Spoilers: Set after False Witness and will eventually go through the holiday weekish.

Disclaimer: Not mine.

Feedback: Greatly appreciated.

The case wraps up rather neatly the next afternoon, New Year's Eve. Abby submits her evidence report within minutes, it seems, and leaves Bert to keep a close hippo-eye on the lab. In the bullpen, however, there is a silent agreement to quickly finish the case reports before leaving.

She walks over to the filing cabinet near his desk and starts looking for something. She notices he is probably done with his part of the paperwork because he is already playing some sort of game on his computer.

"Are you ok? You are still acting weird. This is a better weird but still weird." She gives him and the computer a once over by waving her folder in a quick circle around the situation.

"What makes you think I would not be ok?" He asks truly baffled by her question. He feels he is in a cheerful mood and his thoughts haven't been weighing him down in days.

"Well, you were all sad and serious before I left and now you are…"

He interrupts so she doesn't have to rehash those days or point out that he is playing a game, again, on a government computer. "I'm ok, really. Right as rain." But what he actually means is that he feels like he changes when one of them physically or mentally go away and he is just glad to have him to himself over the last day. He doesn't say this, however, and he turns off the game and starts shutting down the other applications on his computer.

She briefly tries to translate that and when 'not left as rain' and 'correct as rain' don't compute she decides to ask. "What is that supposed to mean?"

"I'm fine. Nothing out of the ordinary is going on."

"Really?" She closes the cabinet door with her charming graceful strength.

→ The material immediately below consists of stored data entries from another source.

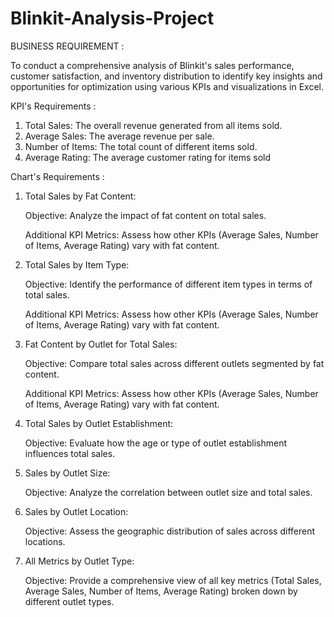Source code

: # Blinkit-Analysis-Project

BUSINESS REQUIREMENT : 

To conduct a comprehensive analysis of Blinkit's sales performance, customer satisfaction, and inventory distribution to identify key insights and opportunities for optimization using various KPIs and visualizations in Excel.

KPI's Requirements : 

1. Total Sales: The overall revenue generated from all items sold.
2. Average Sales: The average revenue per sale.
3. Number of Items: The total count of different items sold.
4. Average Rating: The average customer rating for items sold


Chart's Requirements : 

1. Total Sales by Fat Content:
   
   Objective: Analyze the impact of fat content on total sales.
   
   Additional KPI Metrics: Assess how other KPIs (Average Sales, Number of Items, Average Rating) vary with fat content.

2. Total Sales by Item Type:
   
   Objective: Identify the performance of different item types in terms of total sales.

   Additional KPI Metrics: Assess how other KPIs (Average Sales, Number of Items, Average Rating) vary with fat content.

3. Fat Content by Outlet for Total Sales:
   
   Objective: Compare total sales across different outlets segmented by fat content.

   Additional KPI Metrics: Assess how other KPIs (Average Sales, Number of Items, Average Rating) vary with fat content.

4. Total Sales by Outlet Establishment:

   Objective: Evaluate how the age or type of outlet establishment influences total sales.

5. Sales by Outlet Size:
   
   Objective: Analyze the correlation between outlet size and total sales.

6. Sales by Outlet Location:
    
    Objective: Assess the geographic distribution of sales across different locations.

7. All Metrics by Outlet Type:
    
    Objective: Provide a comprehensive view of all key metrics (Total Sales, Average Sales, Number of Items, Average Rating) broken down by different outlet types.

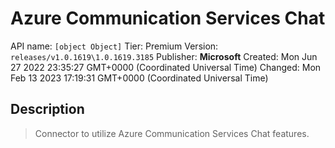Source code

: # Azure Communication Services Chat
API name: `[object Object]`
Tier: Premium
Version: `releases/v1.0.1619\1.0.1619.3185`
Publisher: **Microsoft**
Created: Mon Jun 27 2022 23:35:27 GMT+0000 (Coordinated Universal Time)
Changed: Mon Feb 13 2023 17:19:31 GMT+0000 (Coordinated Universal Time)

## Description
> Connector to utilize Azure Communication Services Chat features.
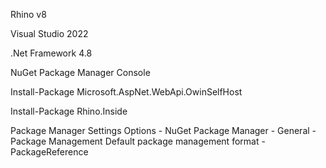 Rhino v8

Visual Studio 2022

.Net Framework 4.8

NuGet Package Manager Console

Install-Package Microsoft.AspNet.WebApi.OwinSelfHost

Install-Package Rhino.Inside

Package Manager Settings
Options - NuGet Package Manager - General - Package Management
Default package management format - PackageReference
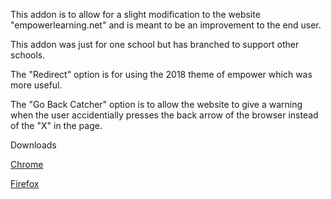 This addon is to allow for a slight modification to the website 
"empowerlearning.net" and is meant to be an improvement to the end user.

This addon was just for one school but has branched to 
support other schools.

The "Redirect" option is for using the 2018 theme of empower which 
was more useful.

The "Go Back Catcher" option is to allow the website to give a warning 
when the user accidentially presses the back arrow of the browser instead
of the "X" in the page.

Downloads

[Chrome](https://chrome.google.com/webstore/detail/empowerify/eijoagbdkjifbgbkhebmdpaofdmniomg)

[Firefox](https://github.com/RyanHir/Empowerify/releases/download/master/empowerify-1.9.3-fx.xpi)

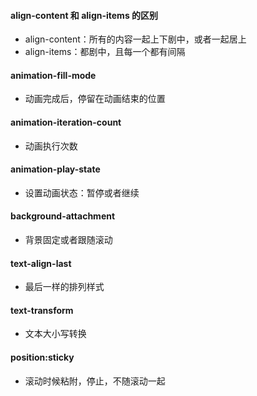 
#### align-content 和 align-items 的区别
- align-content：所有的内容一起上下剧中，或者一起居上
- align-items：都剧中，且每一个都有间隔

#### animation-fill-mode
- 动画完成后，停留在动画结束的位置


#### animation-iteration-count
- 动画执行次数

#### animation-play-state
- 设置动画状态：暂停或者继续

#### background-attachment
- 背景固定或者跟随滚动

#### text-align-last
- 最后一样的排列样式

#### text-transform
- 文本大小写转换

#### position:sticky
- 滚动时候粘附，停止，不随滚动一起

"Really. Just practicing my idioms." He says as pretends he is straightening up his desk, but in reality he is only shuffling them around.

"That's all?" She is partially conceding to his response as she walks back to her desk until he speaks up again.

He should really be more aggravated at her almost immature interrogation technique of today, if not for personal reasons, for professional ones. "Do you want to come over tonight, ring in the New Year with a movie, pizza, and maybe beer?"

It isn't the reply she is expecting and after what could be called a brief mental squint, trying to decipher exactly what he was saying, she agrees. "Sure."

SsS

She is there for less than a minute and only has time to take off her shoes before the door buzzes to notify them that the pizza has arrived. He heads to the door to take care of it; she heads to the couch with napkins and beer.

She is examining her fingernails and her feet are propped up on the coffee table, already comfortable, when he sits down on the couch and sets the box of pizza next to the napkins. She is looking at him when she finally asks, trying to continue the semi-conversation from earlier. "Why am I here?"

"To watch a movie." He responds as he is taking a slice out of the box and handing it to her. But until he catches her still looking at him he thinks that is a satisfying answer. Her eyes say "seriously?" but she doesn't say a word and continues to kindly glare at him.

"I just figured we could spend a little…" Before he could finish his sentence she is reaching for her beeping phone in her pocket. And when she opens it and starts to respond to the text message with a smile, he trails off with what he is saying. "…time together." He knows she hears him, still not sure if that smile is for what she is reading or for what she is hearing, so he waits for a response to see if he should just play off his semi-sweet announcement as just something said in jest. He didn't really need to talk, nothing was really wrong; he really just wanted to spend time with her. That was the simple truth.

She quickly presses send and flips her phone shut, turns it off, and puts it on the end table, reciprocating the fact that she would like to spend some time, not just proximity, with him as well.

The conversation doesn't end with words, but their patented playful, understanding look. They are on the same page. So, instead of saying or doing anything else, they decide to stay on that page for tonight. And for now, at least, it beats the alternative of ripping out that page or changing books entirely.

It is familiar and new, and probably the blankest their page has ever been or will ever be.

A/N: Thanks to everyone that followed along!